▸ ACTIVITY
Note each line in the data holding the string "SerOutValid" and report it.

Hardware project source files:

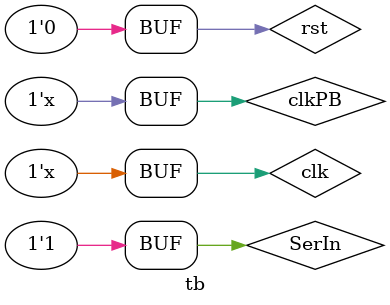
<source format=v>
module tb();
    reg clk=1,clkPB=1,rst,SerIn;
    wire [6:0] seven_num;
    wire SerOut,SerOutValid;
topmodule tp_module(
    clk,
    clkPB,
    rst,
    SerIn,
    SerOut,
    SerOutValid,
    seven_num
);
always #20 clk=~clk;
always #40 clkPB=~clkPB;
initial begin
    rst=1;
    #20 rst=0;
    #100 SerIn=1;
    #300 SerIn=0;
    #200 SerIn=1;
    #300 SerIn=1;
    #300 SerIn=1;
end
endmodule


</source>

▸ RESULT OF THIS EXERCISE
    wire SerOut,SerOutValid;
    SerOutValid,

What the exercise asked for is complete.